21/May/2026
Segundo a AgResource, a soja na Bolsa de Chicago segue dependente de uma redução das tarifas chinesas sobre grãos norte-americanos para transformar o anúncio de compras agrícolas de US$ 17 bilhões pela China em demanda efetiva. A avaliação considera prematuro antecipar um movimento sustentado de alta nas cotações sem confirmação concreta de flexibilização tarifária. A China precisaria reduzir as tarifas sobre milho e trigo dos Estados Unidos de 15% para cerca de 3%, enquanto a alíquota sobre a soja teria de cair de 10% para nível semelhante para que os produtos norte-americanos recuperem competitividade plena no mercado internacional.

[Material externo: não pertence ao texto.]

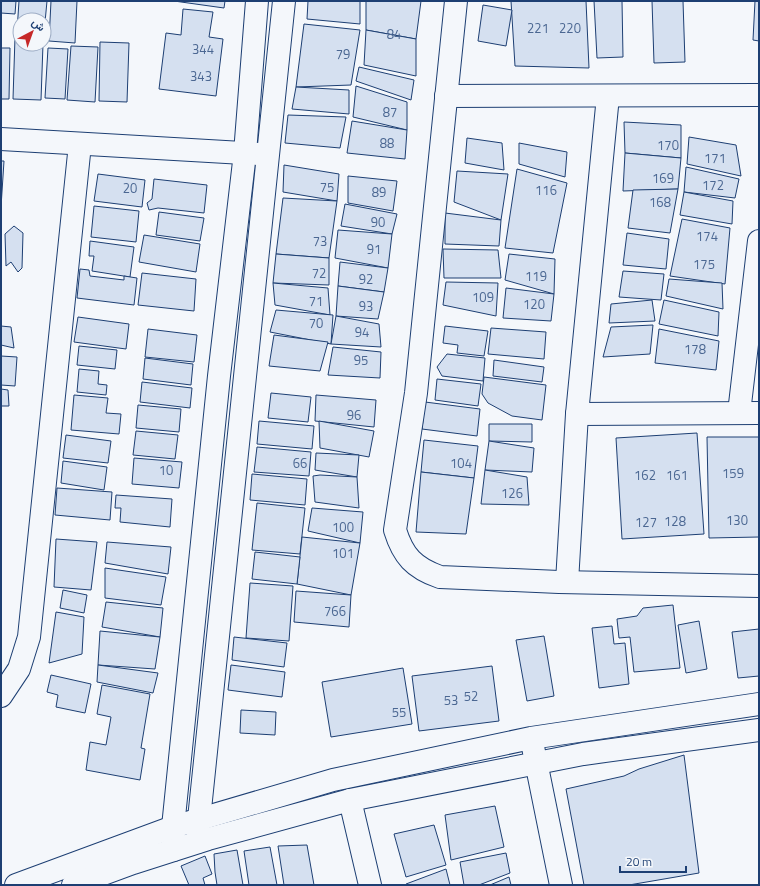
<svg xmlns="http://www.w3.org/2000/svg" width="760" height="886" font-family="'Titillium Web',Vazirmatn,sans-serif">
<rect width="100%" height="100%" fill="#f4f7fb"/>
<g fill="#d5e0f0" stroke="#1d3f73">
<path d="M 1,1 L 16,1 L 15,14 L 1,13 Z"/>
<path d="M 19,1 L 47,1 L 44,33 L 44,20 L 20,20 L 20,31 L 17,31 Z"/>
<path d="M 51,1 L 77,1 L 75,43 L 49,41 Z"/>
<path d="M 174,1 L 225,1 L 224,8 Z"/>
<path d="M 308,1 L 360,1 L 360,24 L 307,19 Z"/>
<path d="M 366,1 L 421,1 L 416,39 L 366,30 Z"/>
<path d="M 511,1 L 586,1 L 589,68 L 515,66 Z"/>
<path d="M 594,1 L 622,1 L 623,57 L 597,58 Z"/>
<path d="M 652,1 L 683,1 L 685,62 L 654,63 Z"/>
<path d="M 755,1 L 759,1 L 759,41 L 753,40 Z"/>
<path d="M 483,5 L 512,10 L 506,46 L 478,41 Z"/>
<path d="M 183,9 L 213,12 L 209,37 L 223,39 L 216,96 L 159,89 L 166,33 L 181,35 Z"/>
<path d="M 304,24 L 360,30 L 351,85 L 296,87 Z"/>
<path d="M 366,30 L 416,39 L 416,76 L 364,65 Z"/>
<path d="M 15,37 L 20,37 L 20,44 L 43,44 L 41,100 L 13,99 Z"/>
<path d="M 100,42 L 129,43 L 127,102 L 99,101 Z"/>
<path d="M 71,46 L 98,47 L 95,102 L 67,100 Z"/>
<path d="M 1,48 L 10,48 L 9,99 L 1,99 Z"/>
<path d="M 48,48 L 68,49 L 65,99 L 45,98 Z"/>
<path d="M 359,67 L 414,80 L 411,100 L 356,81 Z"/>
<path d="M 356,86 L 407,102 L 407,130 L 353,117 Z"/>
<path d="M 296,87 L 349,90 L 349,114 L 292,109 Z"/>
<path d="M 288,115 L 346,117 L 340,148 L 285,143 Z"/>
<path d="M 352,121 L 407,130 L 405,159 L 347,153 Z"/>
<path d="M 624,122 L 681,125 L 681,158 L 625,153 Z"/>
<path d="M 689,137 L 736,145 L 741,176 L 687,164 Z"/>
<path d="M 467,138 L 502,143 L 504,170 L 465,163 Z"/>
<path d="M 519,143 L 567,152 L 565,177 L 519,164 Z"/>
<path d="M 625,153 L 681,158 L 678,189 L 623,191 Z"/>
<path d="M 1,161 L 4,161 L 1,207 Z"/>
<path d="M 284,165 L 339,174 L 337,201 L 283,192 Z"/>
<path d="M 686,167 L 739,179 L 735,198 L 684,192 Z"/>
<path d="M 517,169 L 567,183 L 553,253 L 505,248 Z"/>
<path d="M 457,171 L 508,174 L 501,220 L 454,202 Z"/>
<path d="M 98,174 L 145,180 L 142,207 L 94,201 Z"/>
<path d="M 348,176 L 397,181 L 393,211 L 348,203 Z"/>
<path d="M 154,179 L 207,185 L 204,213 L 158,208 L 149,210 L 147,203 L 152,199 Z"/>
<path d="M 678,189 L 670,233 L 628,228 L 633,190 Z"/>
<path d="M 684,192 L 733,201 L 732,224 L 680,215 Z"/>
<path d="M 283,198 L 337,201 L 329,258 L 276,254 Z"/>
<path d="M 345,204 L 397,214 L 392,234 L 341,226 Z"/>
<path d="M 94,206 L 139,211 L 136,242 L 91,237 Z"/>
<path d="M 159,212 L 204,218 L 200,241 L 156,235 Z"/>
<path d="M 445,213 L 501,220 L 499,246 L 445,244 Z"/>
<path d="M 682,219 L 730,228 L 725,284 L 670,276 Z"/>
<path d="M 14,226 L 23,233 L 22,268 L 18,272 L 11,262 L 6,266 L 5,234 Z"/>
<path d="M 338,230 L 392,234 L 388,268 L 335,258 Z"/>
<path d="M 627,233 L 669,239 L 666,269 L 623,265 Z"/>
<path d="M 144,235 L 200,244 L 196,272 L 139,262 Z"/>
<path d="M 90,241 L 134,247 L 130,277 L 92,271 L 94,256 L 89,256 Z"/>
<path d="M 443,249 L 498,250 L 501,278 L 444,278 Z"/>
<path d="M 276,254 L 329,258 L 329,285 L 273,283 Z"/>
<path d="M 509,254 L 555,259 L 554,294 L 505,280 Z"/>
<path d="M 340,262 L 388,268 L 384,292 L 338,286 Z"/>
<path d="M 80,269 L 89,270 L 90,276 L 124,280 L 124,276 L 137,278 L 134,305 L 77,298 Z"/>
<path d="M 623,271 L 664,274 L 661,300 L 619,297 Z"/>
<path d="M 142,273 L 196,279 L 194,311 L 138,305 Z"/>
<path d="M 669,279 L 722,283 L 723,309 L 666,296 Z"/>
<path d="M 446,282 L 498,283 L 496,316 L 443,305 Z"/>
<path d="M 273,283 L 328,288 L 330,315 L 275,305 Z"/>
<path d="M 338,286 L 384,292 L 378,319 L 336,316 Z"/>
<path d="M 506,288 L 554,294 L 551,321 L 503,318 Z"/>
<path d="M 652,300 L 655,321 L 609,323 L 611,304 Z"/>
<path d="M 664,300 L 719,312 L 718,336 L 659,324 Z"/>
<path d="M 276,310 L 333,315 L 331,344 L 270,332 Z"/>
<path d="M 336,316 L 379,324 L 381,347 L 331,344 Z"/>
<path d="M 78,317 L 129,324 L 126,349 L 74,342 Z"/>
<path d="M 653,325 L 650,354 L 603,357 L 611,327 Z"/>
<path d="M 1,326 L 11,327 L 14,348 L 1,345 Z"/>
<path d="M 445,326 L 488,331 L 484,356 L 457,353 L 458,345 L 443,343 Z"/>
<path d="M 491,328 L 546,332 L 544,359 L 488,354 Z"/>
<path d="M 148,329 L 197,335 L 194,362 L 145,357 Z"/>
<path d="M 659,329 L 719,341 L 716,370 L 655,363 Z"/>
<path d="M 274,335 L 328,342 L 320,371 L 269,366 Z"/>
<path d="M 79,346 L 117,350 L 115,369 L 77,365 Z"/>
<path d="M 333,347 L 381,352 L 380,378 L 328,375 Z"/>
<path d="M 447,354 L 485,358 L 483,381 L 442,376 L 437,367 Z"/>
<path d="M 1,356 L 17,357 L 15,386 L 1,385 Z"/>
<path d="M 145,358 L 193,364 L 191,385 L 143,379 Z"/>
<path d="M 494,360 L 544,367 L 542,382 L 493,376 Z"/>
<path d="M 79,369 L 99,371 L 98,384 L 107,385 L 106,395 L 77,392 Z"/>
<path d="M 484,377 L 546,385 L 542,420 L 512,416 L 488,403 L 482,394 Z"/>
<path d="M 437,379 L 481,384 L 478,406 L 435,400 Z"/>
<path d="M 142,382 L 192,388 L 190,408 L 140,402 Z"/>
<path d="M 1,389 L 8,390 L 9,406 L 1,406 Z"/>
<path d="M 271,393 L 311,397 L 308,422 L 268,418 Z"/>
<path d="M 74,395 L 108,398 L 106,413 L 121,414 L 119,434 L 71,430 Z"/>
<path d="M 316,395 L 376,400 L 374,427 L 315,421 Z"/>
<path d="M 425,402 L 480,409 L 477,436 L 422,429 Z"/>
<path d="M 138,405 L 181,409 L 179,432 L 136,428 Z"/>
<path d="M 259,421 L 314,426 L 312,449 L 257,444 Z"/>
<path d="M 319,421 L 374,431 L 369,457 L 320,448 Z"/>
<path d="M 489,424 L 532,424 L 532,442 L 489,441 Z"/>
<path d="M 136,431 L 178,435 L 175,459 L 133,455 Z"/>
<path d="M 697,433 L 704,534 L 622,539 L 616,438 Z"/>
<path d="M 66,435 L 111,441 L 108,463 L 63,458 Z"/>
<path d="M 707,437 L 759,437 L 759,537 L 709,538 Z"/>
<path d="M 424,440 L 478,446 L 474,478 L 421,472 Z"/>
<path d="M 489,441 L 534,448 L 532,472 L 485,470 Z"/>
<path d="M 257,447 L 311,452 L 309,476 L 254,472 Z"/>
<path d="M 316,453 L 359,455 L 357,477 L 315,470 Z"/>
<path d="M 134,458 L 182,462 L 179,488 L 132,484 Z"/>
<path d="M 63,461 L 107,467 L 104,490 L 61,483 Z"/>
<path d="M 485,470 L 527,477 L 529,505 L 481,504 Z"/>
<path d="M 421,472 L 474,478 L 466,534 L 416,532 Z"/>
<path d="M 252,474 L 307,479 L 305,505 L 250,500 Z"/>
<path d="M 320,475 L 357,477 L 359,508 L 315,502 L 313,476 Z"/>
<path d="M 57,488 L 112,492 L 110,520 L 55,515 Z"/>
<path d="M 116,495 L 172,499 L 170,527 L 120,522 L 121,508 L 115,508 Z"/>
<path d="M 257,503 L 305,508 L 300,554 L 252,550 Z"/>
<path d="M 312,508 L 363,512 L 360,543 L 308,531 Z"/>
<path d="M 302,537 L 360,543 L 351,595 L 297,584 Z"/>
<path d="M 56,539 L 97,542 L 91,590 L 54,587 Z"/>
<path d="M 107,542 L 171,547 L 168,574 L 105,563 Z"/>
<path d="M 255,552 L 300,557 L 297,584 L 252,579 Z"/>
<path d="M 105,568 L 166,577 L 161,605 L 105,598 Z"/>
<path d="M 250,583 L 293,586 L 289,641 L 246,638 Z"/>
<path d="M 63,590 L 87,595 L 84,613 L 60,608 Z"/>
<path d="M 296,591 L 351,595 L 349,627 L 294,622 Z"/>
<path d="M 106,602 L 163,608 L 160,637 L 102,627 Z"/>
<path d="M 673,605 L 680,668 L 634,672 L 630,637 L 619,638 L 617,619 L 637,616 L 643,608 Z"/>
<path d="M 56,612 L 84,617 L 82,654 L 49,663 Z"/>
<path d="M 699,621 L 707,669 L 686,673 L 678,625 Z"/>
<path d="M 612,626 L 614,644 L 625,643 L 629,684 L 599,688 L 592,628 Z"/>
<path d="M 759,629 L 759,676 L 738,678 L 732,632 Z"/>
<path d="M 100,631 L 160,637 L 155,669 L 98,665 Z"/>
<path d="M 544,636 L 554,696 L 527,701 L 516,640 Z"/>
<path d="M 234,637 L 287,643 L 284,667 L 232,660 Z"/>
<path d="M 98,665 L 158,673 L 153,693 L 97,682 Z"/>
<path d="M 231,665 L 285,672 L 282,697 L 228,690 Z"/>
<path d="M 492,666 L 499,721 L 419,731 L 412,676 Z"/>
<path d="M 403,668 L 412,724 L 331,737 L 322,682 Z"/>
<path d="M 51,675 L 91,684 L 85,713 L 56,707 L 58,695 L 47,692 Z"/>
<path d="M 102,685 L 150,694 L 141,748 L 145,749 L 140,780 L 86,770 L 90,742 L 106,745 L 111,717 L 97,714 Z"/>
<path d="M 241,710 L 276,712 L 275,735 L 240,733 Z"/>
<path d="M 684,755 L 699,873 L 629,885 L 584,885 L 566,789 L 624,776 L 639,769 Z"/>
<path d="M 495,806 L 504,847 L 451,860 L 445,815 Z"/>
<path d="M 434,825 L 446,865 L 406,877 L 394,834 Z"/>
<path d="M 307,845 L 314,885 L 284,885 L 278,846 Z"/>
<path d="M 270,847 L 277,885 L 249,885 L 244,851 Z"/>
<path d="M 237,850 L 243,885 L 217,885 L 215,872 L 214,854 Z"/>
<path d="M 506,853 L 510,873 L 479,885 L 464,885 L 460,862 Z"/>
<path d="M 205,856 L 212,874 L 203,878 L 205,885 L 189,885 L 181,866 Z"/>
<path d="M 446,869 L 450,885 L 407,885 L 406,884 Z"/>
<path d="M 509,877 L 511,885 L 490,885 Z"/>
</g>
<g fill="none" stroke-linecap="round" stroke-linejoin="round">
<defs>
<g id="minor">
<path d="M 456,1 L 416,393 L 395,530 C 403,556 414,568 440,577 L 559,582 L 759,586"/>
<path d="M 446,96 L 759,95"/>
<path d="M 1,139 L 259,154"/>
<path d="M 739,413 L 759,241"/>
<path d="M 577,414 L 759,413"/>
<path d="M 567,582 L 577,414 L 608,96"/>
<path d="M 1,696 L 19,669 L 29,637 L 80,144"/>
<path d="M 533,747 L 561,885"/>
<path d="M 350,800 L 370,885"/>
<path d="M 198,842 L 199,819 L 284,1"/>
<path d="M 173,850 L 173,827 L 219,376 L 245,153 L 257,1"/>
<path d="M 16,885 L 173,827 L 333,780 L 531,738 L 759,704"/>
<path d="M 73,885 L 133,863 L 208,839 L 350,800 L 583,754 L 759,730"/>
</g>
</defs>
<use href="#minor" stroke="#1d3f73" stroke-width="24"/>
<use href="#minor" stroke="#f4f7fb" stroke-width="22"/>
</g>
<g text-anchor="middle" stroke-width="3" stroke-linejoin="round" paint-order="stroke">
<g font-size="13" fill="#4b6792">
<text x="538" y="33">221</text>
<text x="570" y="33">220</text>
<text x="394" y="39">84</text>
<text x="203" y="54">344</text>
<text x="343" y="59">79</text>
<text x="201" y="81">343</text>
<text x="390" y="117">87</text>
<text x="387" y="148">88</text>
<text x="668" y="150">170</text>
<text x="715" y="163">171</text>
<text x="663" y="183">169</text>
<text x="713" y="190">172</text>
<text x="327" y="192">75</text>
<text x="130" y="193">20</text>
<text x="546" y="195">116</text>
<text x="379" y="197">89</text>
<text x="660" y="207">168</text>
<text x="378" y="227">90</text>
<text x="707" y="241">174</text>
<text x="320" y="246">73</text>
<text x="374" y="254">91</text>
<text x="704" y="269">175</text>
<text x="319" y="278">72</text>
<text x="536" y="281">119</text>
<text x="366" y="284">92</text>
<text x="483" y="302">109</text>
<text x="316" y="306">71</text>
<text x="534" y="309">120</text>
<text x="366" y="311">93</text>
<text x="316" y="328">70</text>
<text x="362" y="337">94</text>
<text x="695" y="354">178</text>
<text x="361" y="365">95</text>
<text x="354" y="420">96</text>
<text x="300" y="468">66</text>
<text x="461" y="468">104</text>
<text x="166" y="475">10</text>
<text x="733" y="478">159</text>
<text x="645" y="480">162</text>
<text x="677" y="480">161</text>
<text x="512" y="498">126</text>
<text x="737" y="525">130</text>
<text x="675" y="526">128</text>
<text x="646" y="527">127</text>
<text x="343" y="532">100</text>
<text x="343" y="558">101</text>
<text x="335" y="616">766</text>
<text x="471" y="701">52</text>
<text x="451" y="705">53</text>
<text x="399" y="717">55</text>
</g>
</g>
<rect width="760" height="886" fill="none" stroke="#1d3f73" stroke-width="4"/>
<g transform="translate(32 32) rotate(41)"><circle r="19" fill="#f4f7fb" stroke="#9eadc5"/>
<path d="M0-3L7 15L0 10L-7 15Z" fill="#c62828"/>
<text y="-6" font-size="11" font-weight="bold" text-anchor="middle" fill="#1d3f73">ش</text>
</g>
<path d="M620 866v6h66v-6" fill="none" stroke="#1d3f73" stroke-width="2"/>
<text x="626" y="866" font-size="12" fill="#1d3f73" stroke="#f4f7fb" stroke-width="3" paint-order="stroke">20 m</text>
</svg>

O mercado ainda busca confirmação efetiva da implementação do acordo comercial, mantendo postura cautelosa diante dos recentes movimentos de alta na Bolsa de Chicago. A recomendação permanece concentrada em compras em momentos de correção, sem perseguição de ralis. Na soja, o potencial de valorização tende a ser mais limitado do que em milho e trigo devido ao elevado volume de estoques existentes na América do Sul e ao fato de a possibilidade de compras chinesas já estar parcialmente incorporada aos preços da oleaginosa. Além disso, o mercado enfrenta pressão sazonal típica do período, com grande entrada de oferta nos próximos 100 a 120 dias. Os elevados estoques sul-americanos seguem como fator estrutural de limitação para movimentos mais intensos de alta.
No milho, entretanto, o impacto potencial das compras chinesas é considerado mais relevante. A AgResource estima que aquisições entre 5 milhões e 15 milhões de toneladas anuais de milho dos Estados Unidos ao longo dos próximos três anos poderiam alterar significativamente a dinâmica global do mercado. O efeito seria ampliado pela redução estimada de aproximadamente 6,8 milhões de toneladas, na produção de trigo de inverno dos Estados Unidos. No trigo, o balanço da variedade soft red winter negociada na Bolsa de Chicago tornou-se mais apertado nos últimos meses. A consultoria projeta exportações norte-americanas entre 3 milhões e 3,7 milhões de toneladas, impulsionadas pela possível demanda chinesa.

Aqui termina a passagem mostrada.